Recently a friend asked, why does the tritone (the diminished fifth interval) sound so sour to the ear? Here are some thoughts.

First, it is helpful to reflect on just what it is that makes music sound musical to the human ear. The 8 notes in the common scale (the one from “Sound of Music” as the familiar “doe rae mee fah sow lah tee doe”) are nearly perfect ratios of integers with the root frequency. For example, the fifth (“doe” played simultaneously with “sow”) is such a strong interval because 2^(7/12) is almost exactly 3/2, and the human ear has an affinity for such whole number ratios. The fourth turns out to match 2^(5/12)=4/3, the major third 5/4. It’s the auditory equivalent of the beautiful symmetry of flowers and leaves and cat whiskers.

The question of why the tritone in particular (and, it turns out its relative the augmented fifth) should sound so dissonant is very interesting, because the whole number ratio of the tritone (7/5), while less favorable (higher integers needed to get the rational fraction) than that of the fifth (3/2), fourth (4/3), third (5/4), minor third (6/5), is comparable to the sixth (8/5), and second (9/8) intervals, and actually somewhat more favorable than that of the major seventh (15/8) and the minor seventh (16/9). But I noticed one feature that makes the tritone (diminished fifth) — and the augmented fifth for that matter — unique, and that is an implied dissonance with the fifth, that is a conflict with the strongest interval in the scale.

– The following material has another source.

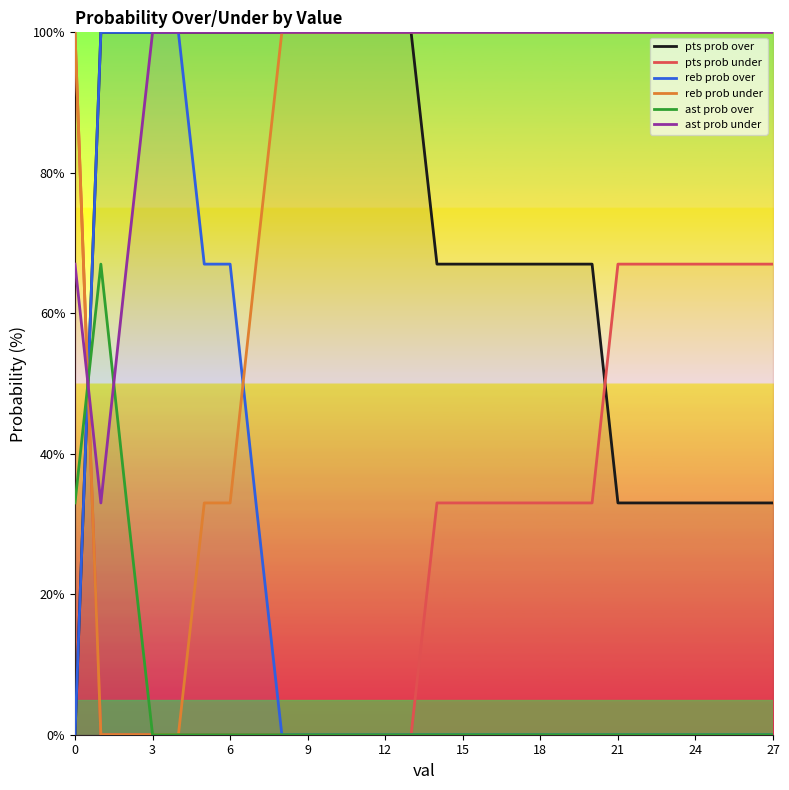

What is the maximum value shown in the chart?

100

A Fourier transform of any note played by a piano or other instrument (guitar, violin, etc.) will reveal a distribution of overtones. That is, the note played on the piano will primarily be at the “root” frequency (frequency of the note played), but it will also include overtones, that is whole number multiples of that frequency. For piano especially (but not exclusively), the third harmonic is very prominent, so you can see where this is going. If I play a note, the third harmonic implicitly (that is not in the note itself but the rich overtone structure) aligns with the fifth interval. If I then play either a diminished fifth or an augmented fifth, it has the effect of clashing with the fifth, as 2^[1/12]=1.06 (18/17), very close together. It is not a broad enough separation to form a nice interval like the second, but kind of blurry and disorienting.

In thinking about this, what I realized was that this contrasts with the even the most pensive intervals like the major seventh and the minor seventh. The major seventh is located a major third up from the fifth, and the minor seventh a minor third up from the fifth. Even the sixth is a second (a whole note) up from the fifth, and that appears to be why none of these three have quite the dissonance of the tritone or of the augmented fifth. In simplest terms, they have a jarring “sour” quality for precisely the same reason any half-interval (e.g., C-C# together) sounds jarring.

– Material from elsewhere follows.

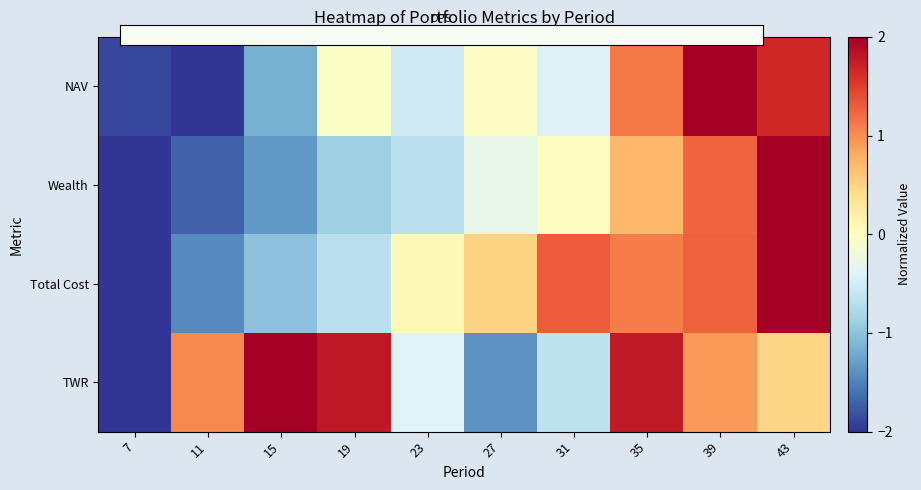

What is the spread (max minus min) of values at 39?

1.3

To put it another way, the tritone produces a disturbing dissonance with the third overtone which corresponds to a multiple of the fifth interval. To fill in some details, suppose you have a root note of frequency N (for example a middle “C” aka C4, 261.626 Hz). In the piano, the third Harmonic (3N) is very strong (it’s an interplay between the string vibrations and the wooden sound board, lots of wonderful physics involved), so that means a rich harmonic there at at 3N. Since the fifth interval (in this example the “G” note above that C) is 2^[7/12]= approx. 3/2 that is the G4 note, this third harmonic aligns perfectly with the “G” an octave above it, in other words the very predominant third overtone aligns closely with twice the frequency of the also-strong “fifth” interval (the G5). When you play a C4 by itself, you don’t hear the G5 explicitly, but it’s there in the mix of overtones, richly so. And when you add the tritone note, in this example F#, its second harmonic (F#5) is directly competing with the 3N overtone that aligns with the fifth (G5), and the result is a dissonant quality.

It’s also interesting to consider that this explanation is not resting upon an arbitrary combination of multiples of overtones and multiples of intervals. The next strongest interval is the fourth, frequency ratio 4/3. Looking at what it would take to create a similar alignment, one would have to go up three octaves to match the 4N overtones with a multiple of the fourth interval, and that will not be very discernible, because the amplitudes in the Fourier transform drop off significantly when you get that many multiples of N. This is only accentuated by the characteristic distribution of the piano where 3N has a much higher amplitude than 4N.

In all, very interesting stuff to ponder!